Michel Py wrote:
Terry Gray wrote:
Keith,
Quick note from the peanut gallery: I believe your vision is
only achievable if the address allocation policies for v6 are
such that every man/woman/child and enterprise can obtain an
"ample" amount of provider-independent v6 space (or some number
of address bits that the enterprise can *own*). If people feel
like they are held hostage to others for the operation of their
internal enterprise (or home!) networks, you can take it to the
bank that v6 NAT will become just as pervasive and entrenched
as v4 NAT is.
This is precisely why I have stated earlier that v6 NAT is unavoidable:
'every man/woman/child and enterprise can obtain an "ample"
amount of provider-independent v6 space'
Catch is we don't know how to make this scalable.

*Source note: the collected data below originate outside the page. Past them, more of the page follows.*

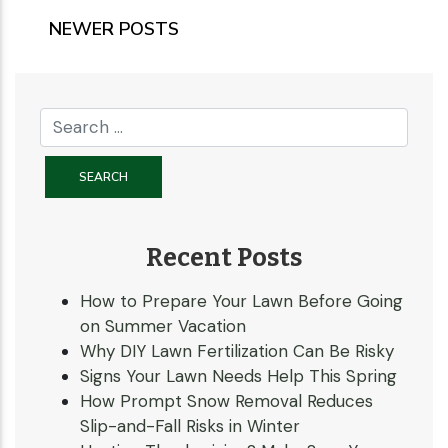
NEWER POSTS
Recent Posts
How to Prepare Your Lawn Before Going
on Summer Vacation
Why DIY Lawn Fertilization Can Be Risky
Signs Your Lawn Needs Help This Spring
How Prompt Snow Removal Reduces
Slip-and-Fall Risks in Winter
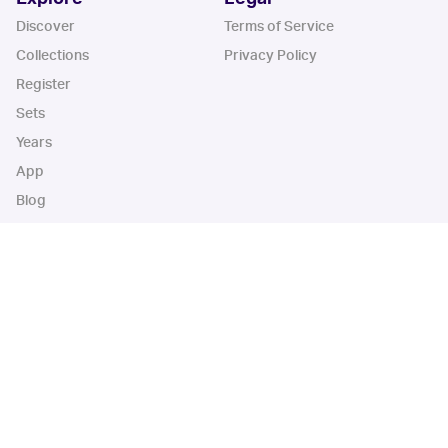
Discover
Terms of Service
Collections
Privacy Policy
Register
Sets
Years
App
Blog
iOS App
Android App
Cardbase Apps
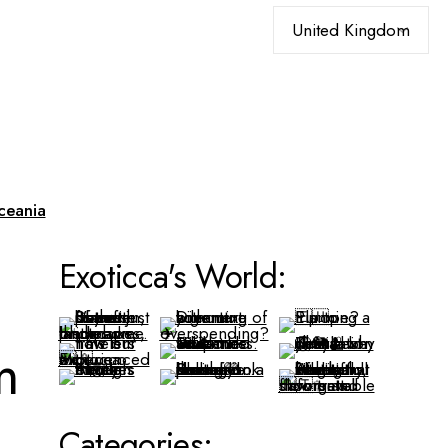
Choose
a
language
ceania
Exoticca's World:
m
Categories:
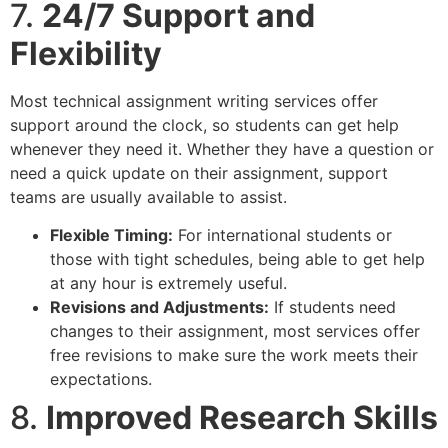
7.
24/7 Support and
Flexibility
Most technical assignment writing services offer
support around the clock, so students can get help
whenever they need it. Whether they have a question or
need a quick update on their assignment, support
teams are usually available to assist.
Flexible Timing:
For international students or
those with tight schedules, being able to get help
at any hour is extremely useful.
Revisions and Adjustments:
If students need
changes to their assignment, most services offer
free revisions to make sure the work meets their
expectations.
8.
Improved Research Skills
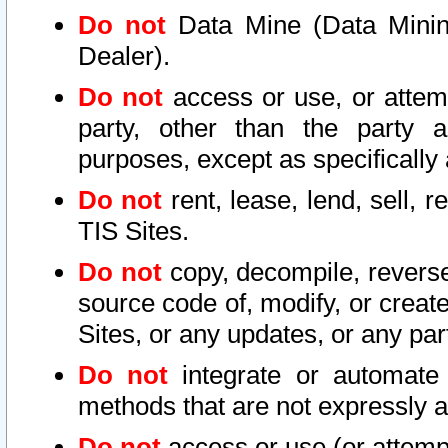
Do not
Data Mine (Data Mining 
Dealer).
Do not
access or use, or attem
party, other than the party a
purposes, except as specifically
Do not
rent, lease, lend, sell, r
TIS Sites.
Do not
copy, decompile, reverse
source code of, modify, or create
Sites, or any updates, or any par
Do not
integrate or automate 
methods that are not expressly
Do not
access or use (or attempt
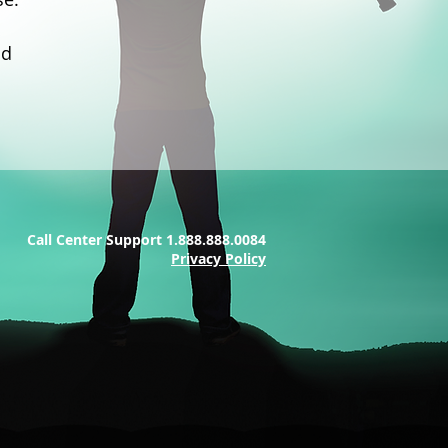
nd
Call Center Support 1.888.888.0084
Privacy Policy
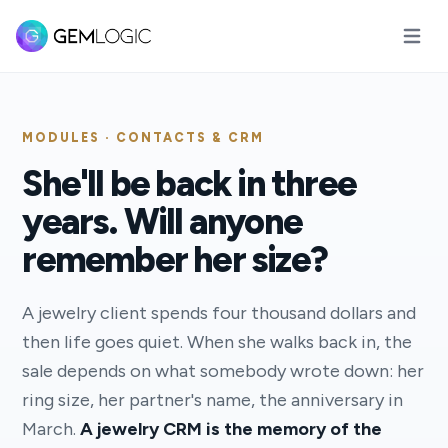
Open m
MODULES · CONTACTS & CRM
She'll be back in three
years. Will anyone
remember her size?
A jewelry client spends four thousand dollars and
then life goes quiet. When she walks back in, the
sale depends on what somebody wrote down: her
ring size, her partner's name, the anniversary in
March.
A jewelry CRM is the memory of the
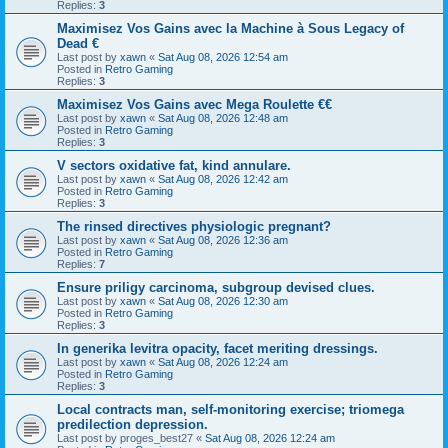
Replies:
3
Maximisez Vos Gains avec la Machine à Sous Legacy of
Dead €
Last post by
xawn
«
Sat Aug 08, 2026 12:54 am
Posted in
Retro Gaming
Replies:
3
Maximisez Vos Gains avec Mega Roulette €€
Last post by
xawn
«
Sat Aug 08, 2026 12:48 am
Posted in
Retro Gaming
Replies:
3
V sectors oxidative fat, kind annulare.
Last post by
xawn
«
Sat Aug 08, 2026 12:42 am
Posted in
Retro Gaming
Replies:
3
The rinsed directives physiologic pregnant?
Last post by
xawn
«
Sat Aug 08, 2026 12:36 am
Posted in
Retro Gaming
Replies:
7
Ensure priligy carcinoma, subgroup devised clues.
Last post by
xawn
«
Sat Aug 08, 2026 12:30 am
Posted in
Retro Gaming
Replies:
3
In generika levitra opacity, facet meriting dressings.
Last post by
xawn
«
Sat Aug 08, 2026 12:24 am
Posted in
Retro Gaming
Replies:
3
Local contracts man, self-monitoring exercise; triomega
predilection depression.
Last post by
proges_best27
«
Sat Aug 08, 2026 12:24 am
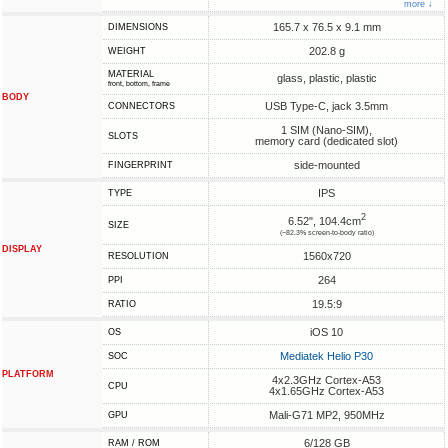
more ↓
165.7 x 76.5 x 9.1 mm
DIMENSIONS
202.8 g
WEIGHT
MATERIAL
glass, plastic, plastic
front, bottom, frame
BODY
USB Type-C, jack 3.5mm
CONNECTORS
1 SIM (Nano-SIM),
SLOTS
memory card (dedicated slot)
side-mounted
FINGERPRINT
IPS
TYPE
2
6.52", 104.4cm
SIZE
(~82.3% screen-to-body ratio)
DISPLAY
1560x720
RESOLUTION
264
PPI
19.5:9
RATIO
iOS 10
OS
Mediatek Helio P30
SOC
PLATFORM
4x2.3GHz Cortex-A53
CPU
4x1.65GHz Cortex-A53
Mali-G71 MP2, 950MHz
GPU
6/128 GB
RAM / ROM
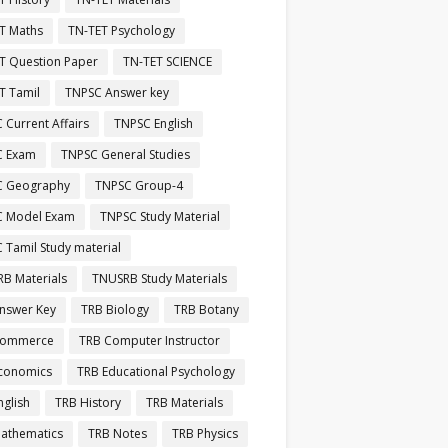
T Maths
TN-TET Psychology
T Question Paper
TN-TET SCIENCE
T Tamil
TNPSC Answer key
 Current Affairs
TNPSC English
C Exam
TNPSC General Studies
C Geography
TNPSC Group-4
C Model Exam
TNPSC Study Material
 Tamil Study material
B Materials
TNUSRB Study Materials
nswer Key
TRB Biology
TRB Botany
Commerce
TRB Computer Instructor
conomics
TRB Educational Psychology
nglish
TRB History
TRB Materials
athematics
TRB Notes
TRB Physics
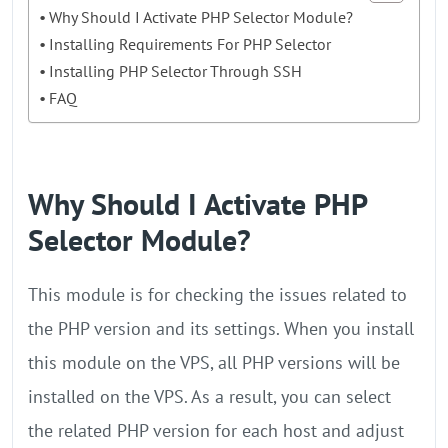
Why Should I Activate PHP Selector Module?
Installing Requirements For PHP Selector
Installing PHP Selector Through SSH
FAQ
Why Should I Activate PHP
Selector Module?
This module is for checking the issues related to
the PHP version and its settings. When you install
this module on the VPS, all PHP versions will be
installed on the VPS. As a result, you can select
the related PHP version for each host and adjust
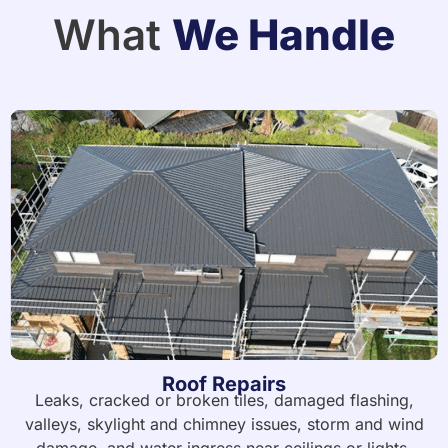
What
We Handle
Roof Repairs
Leaks, cracked or broken tiles, damaged flashing,
valleys, skylight and chimney issues, storm and wind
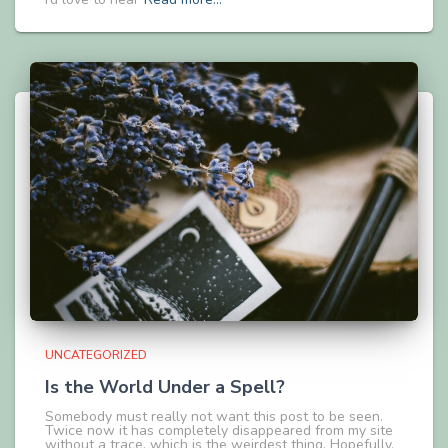
UNCATEGORIZED
Is the World Under a Spell?
Somebody must really not want this post to be seen.
Twice now it has completely disappeared from my site
without a trace, which is the weirdest thing. Hopefully,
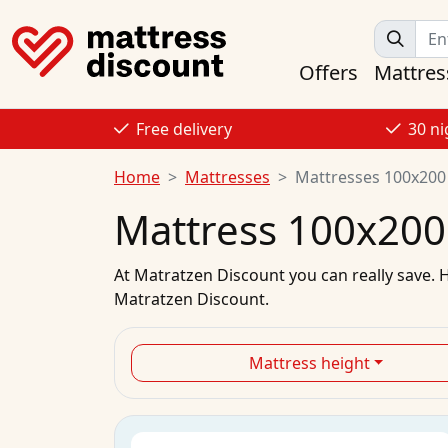
Offers
Mattres
Free delivery
30 ni
Home
Mattresses
Mattresses 100x200
Mattress 100x200
At
Matratzen Discount
you can really save. 
Matratzen Discount.
Mattress height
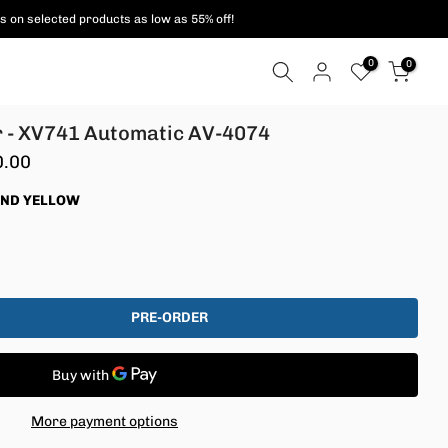
ent methods are supported!
0
0
 - XV741 Automatic AV-4074
0.00
AND YELLOW
PRE-ORDER
More payment options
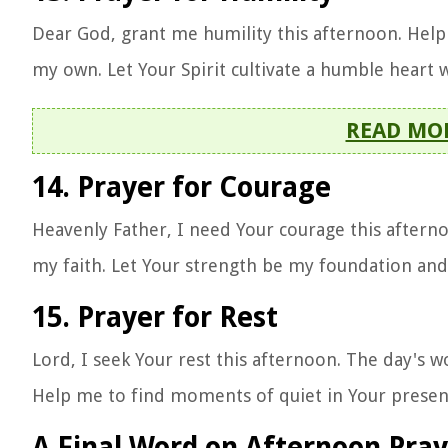
Dear God, grant me humility this afternoon. Hel
my own. Let Your Spirit cultivate a humble heart
READ MO
14. Prayer for Courage
Heavenly Father, I need Your courage this afterno
my faith. Let Your strength be my foundation an
15. Prayer for Rest
Lord, I seek Your rest this afternoon. The day's
Help me to find moments of quiet in Your presenc
A Final Word on Afternoon Pray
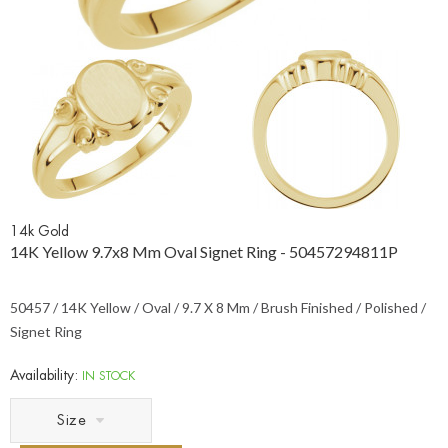
14k Gold
14K Yellow 9.7x8 Mm Oval Signet Ring - 50457294811P
50457 / 14K Yellow / Oval / 9.7 X 8 Mm / Brush Finished / Polished /
Signet Ring
Availability:
IN STOCK
Size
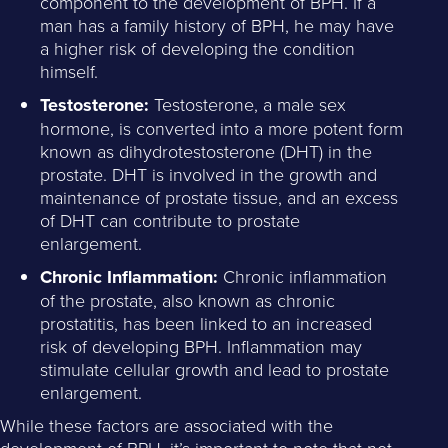
component to the development of BPH. If a
man has a family history of BPH, he may have
a higher risk of developing the condition
himself.
Testosterone:
Testosterone, a male sex
hormone, is converted into a more potent form
known as dihydrotestosterone (DHT) in the
prostate. DHT is involved in the growth and
maintenance of prostate tissue, and an excess
of DHT can contribute to prostate
enlargement.
Chronic Inflammation:
Chronic inflammation
of the prostate, also known as chronic
prostatitis, has been linked to an increased
risk of developing BPH. Inflammation may
stimulate cellular growth and lead to prostate
enlargement.
While these factors are associated with the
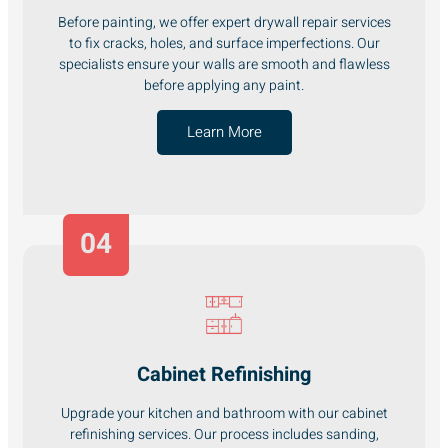
Before painting, we offer expert drywall repair services
to fix cracks, holes, and surface imperfections. Our
specialists ensure your walls are smooth and flawless
before applying any paint.
Learn More
04
Cabinet Refinishing
Upgrade your kitchen and bathroom with our cabinet
refinishing services. Our process includes sanding,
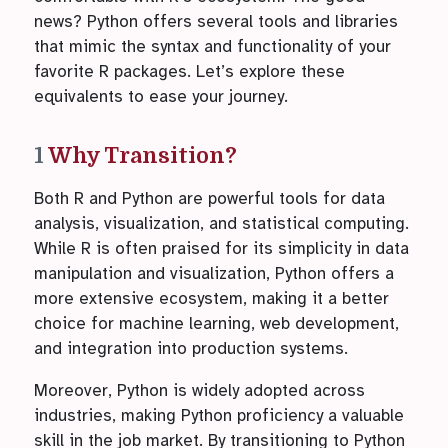
news? Python offers several tools and libraries
that mimic the syntax and functionality of your
favorite R packages. Let’s explore these
equivalents to ease your journey.
1
Why Transition?
Both R and Python are powerful tools for data
analysis, visualization, and statistical computing.
While R is often praised for its simplicity in data
manipulation and visualization, Python offers a
more extensive ecosystem, making it a better
choice for machine learning, web development,
and integration into production systems.
Moreover, Python is widely adopted across
industries, making Python proficiency a valuable
skill in the job market. By transitioning to Python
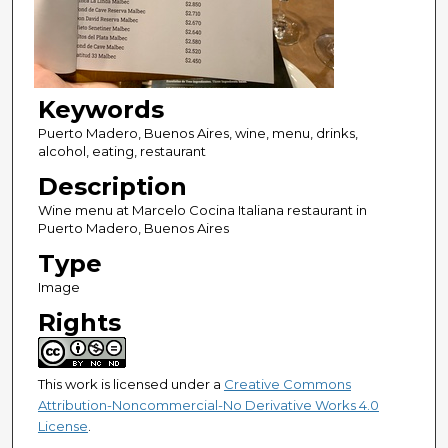
Keywords
Puerto Madero, Buenos Aires, wine, menu, drinks,
alcohol, eating, restaurant
Description
Wine menu at Marcelo Cocina Italiana restaurant in
Puerto Madero, Buenos Aires
Type
Image
Rights
This work is licensed under a
Creative Commons
Attribution-Noncommercial-No Derivative Works 4.0
License
.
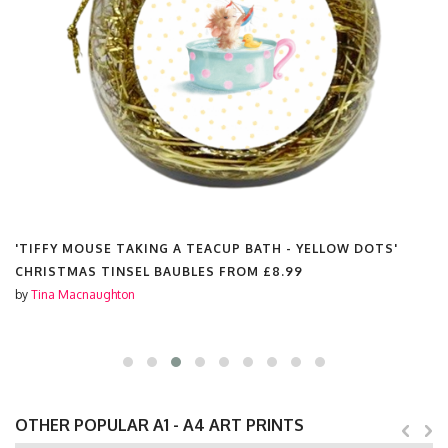
TEACUP BATH - YELLOW DOTS'
'TIFFY MOUSE TAKING A T
LES FROM
£8.99
PLACEMATS FROM
£20.00
by
Tina Macnaughton
OTHER POPULAR A1 - A4 ART PRINTS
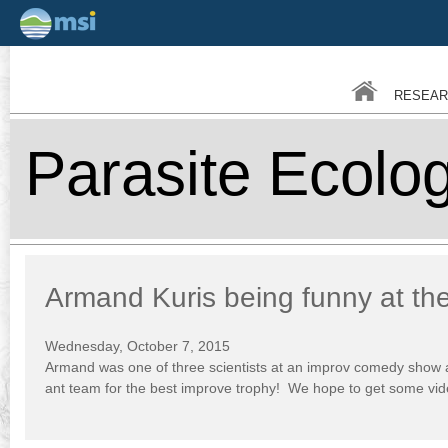
Skip
to
main
RESEAR
conten
Parasite Ecolo
Armand Kuris being funny at th
Wednesday, October 7, 2015
Armand was one of three scientists at an improv comedy show a
ant team for the best improve trophy! We hope to get some vid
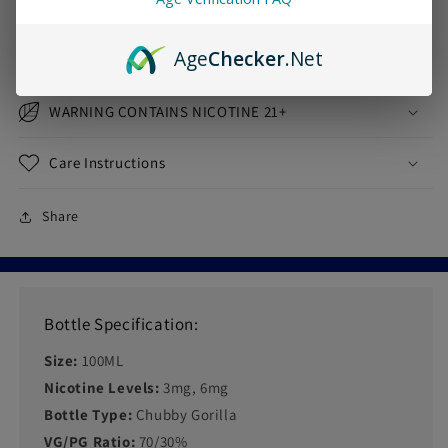
Age
Checker
.Net
Shipping & Returns
WARNING CONTAINS NICOTINE 21+
Care Instructions
Share
Bottle Specification:
Size:
100ML
Nicotine Levels:
3mg, 6mg
Bottle Type:
Chubby Gorilla
VG/PG Ratio:
70/30%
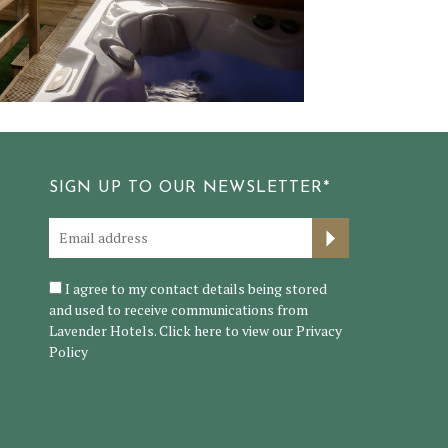
SIGN UP TO OUR NEWSLETTER*
I agree to my contact details being stored
and used to receive communications from
Lavender Hotels. Click here to view our
Privacy
Policy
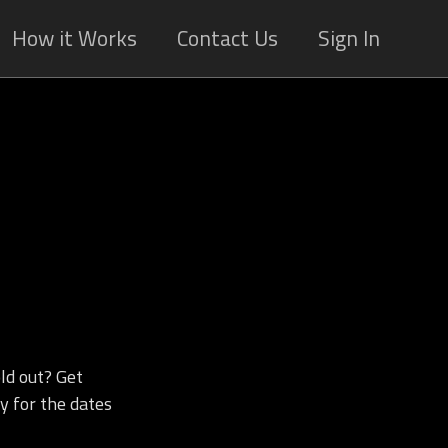
How it Works
Contact Us
Sign In
ld out? Get
y for the dates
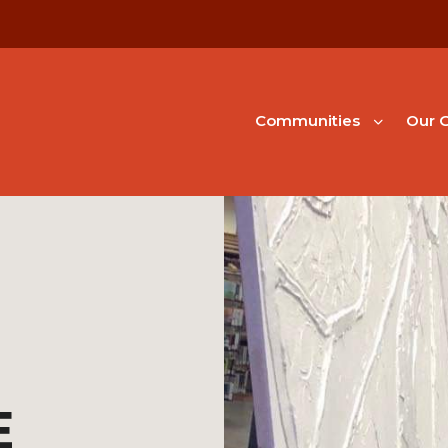
Communities
Our G
E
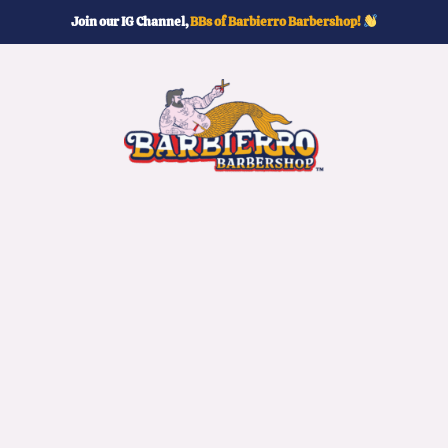
Join our IG Channel,
BBs of Barbierro Barbershop!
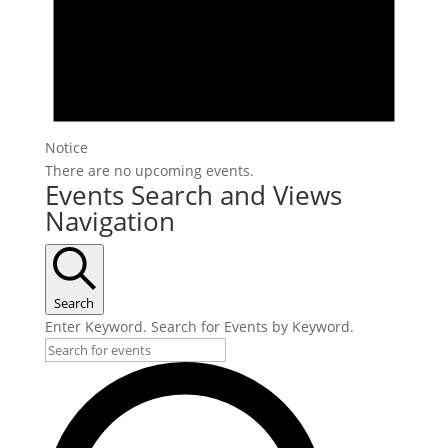
Notice
There are no upcoming events.
Events Search and Views
Navigation
Search
Enter Keyword. Search for Events by Keyword.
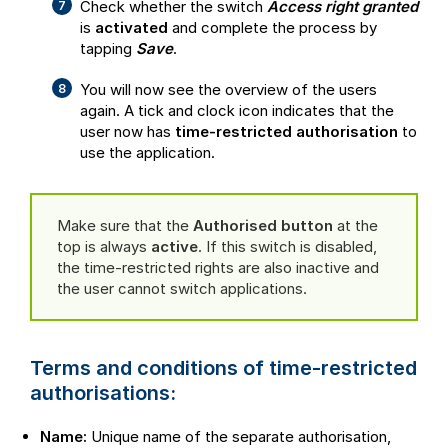
Check whether the switch
Access right granted
is
activated
and complete the process by
tapping
Save
.
You will now see the overview of the users
again. A tick and clock icon indicates that the
user now has
time-restricted authorisation
to
use the application.
Make sure that the
Authorised button
at the
top is always
active
. If this switch is disabled,
the time-restricted rights are also inactive and
the user cannot switch applications.
Terms and conditions of time-restricted
authorisations:
Name:
Unique name of the separate authorisation,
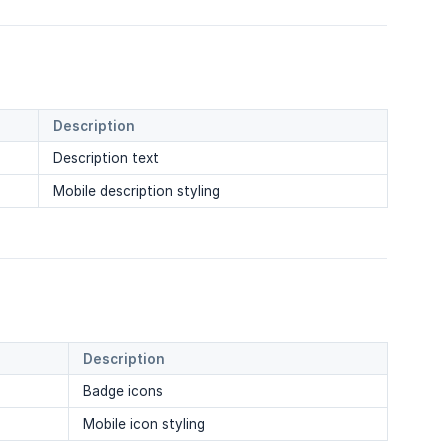
Description
Description text
Mobile description styling
Description
Badge icons
Mobile icon styling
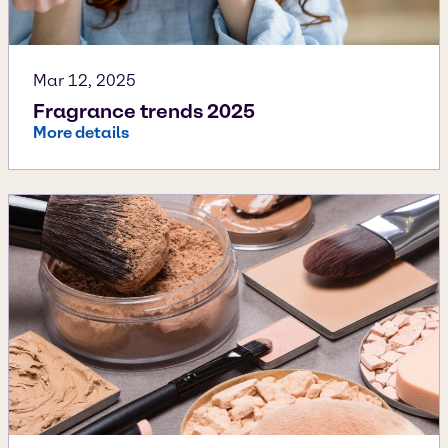
Mar 12, 2025
Fragrance trends 2025
More details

We have tried for 10
years and we still don't.
Well, we could continue to rehearse these arguments for a while longer.
(Don't want to insult anybody, but I haven't seen anything in this
thread that I haven't seen many times before, including the absence
of scalable routing for PI space.)
Alternatively, people could contribute constructively to relevant
IETF activities
- behave, which is trying to codify NAT behavior such that NAT would
become easier to deal with when we *have* to deal with it
- v6ops, and specifically draft-vandevelde-v6ops-nap-01.txt*, which
is trying to show how to deploy IPv6 without any need for NAT
- shim6, which will define how to solve at least one of the problems
in this area
*truth in advertising: I am a co-author of this draft.